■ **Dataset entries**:
══════════════════════════════
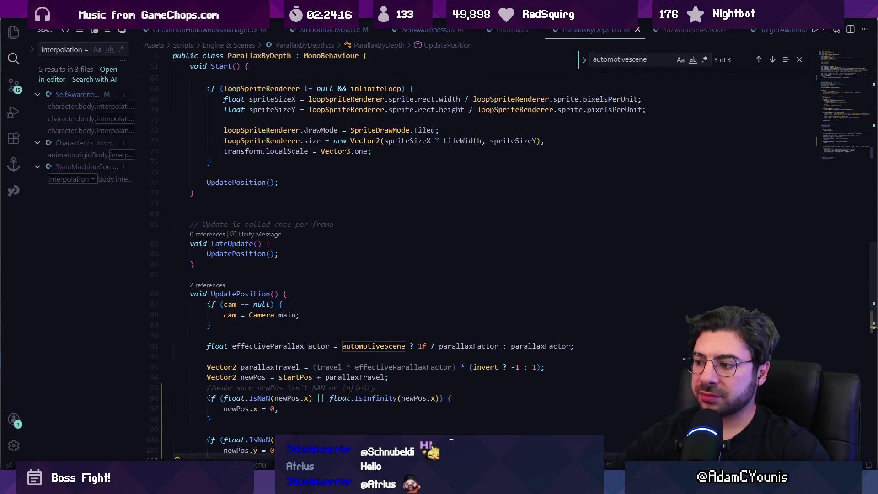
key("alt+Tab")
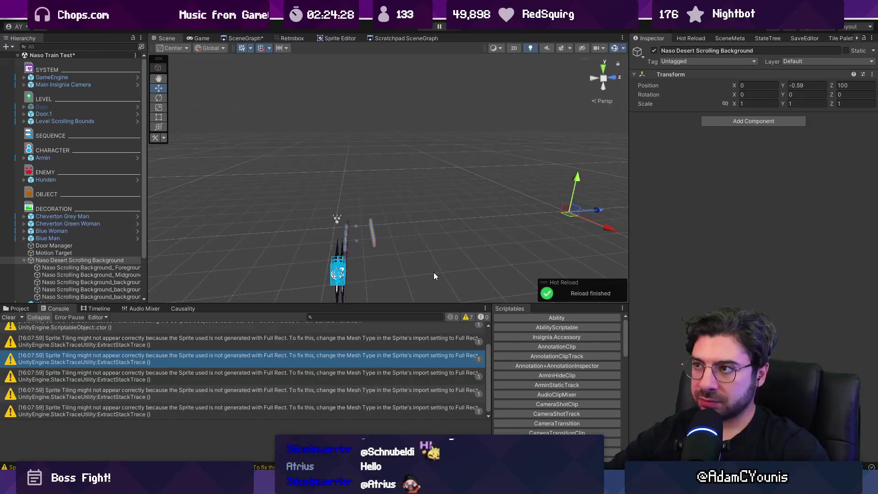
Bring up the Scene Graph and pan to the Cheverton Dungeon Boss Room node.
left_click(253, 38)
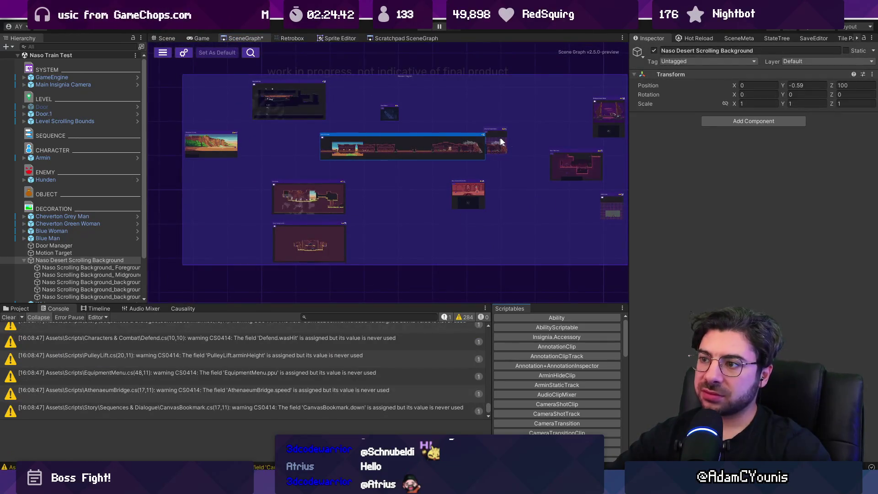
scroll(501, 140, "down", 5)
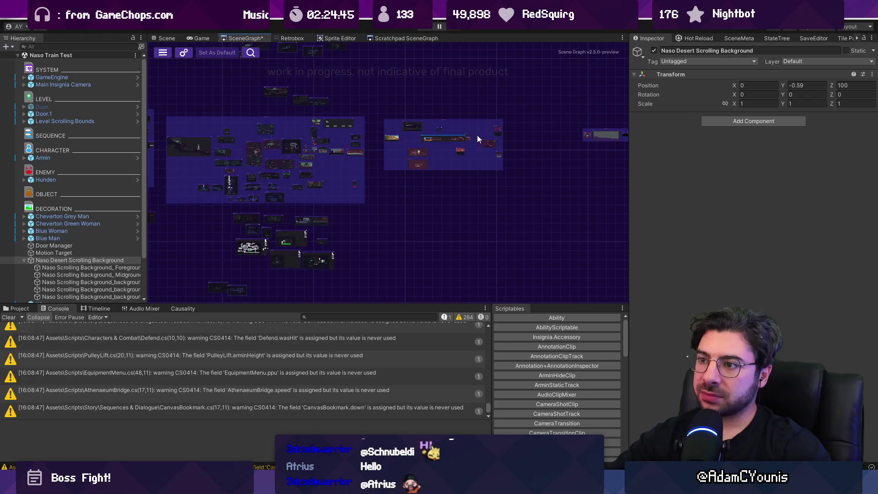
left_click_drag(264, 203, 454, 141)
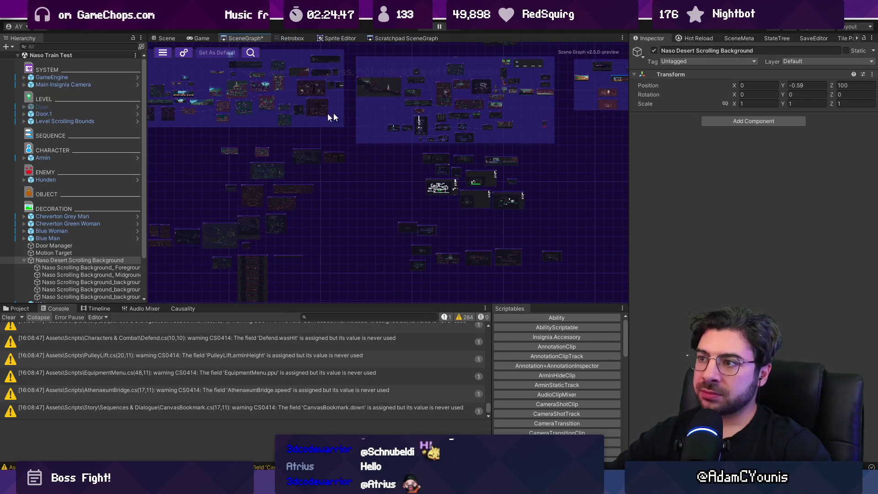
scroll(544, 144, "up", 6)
══════════════════════════════
■ **Your instructions**:
Reproduce the lines above letter for letter. The pictures stay behind.

■ **Solved problem**:
key("alt+Tab")
Bring up the Scene Graph and pan to the Cheverton Dungeon Boss Room node.
left_click(253, 38)
scroll(501, 140, "down", 5)
left_click_drag(264, 203, 454, 141)
scroll(544, 144, "up", 6)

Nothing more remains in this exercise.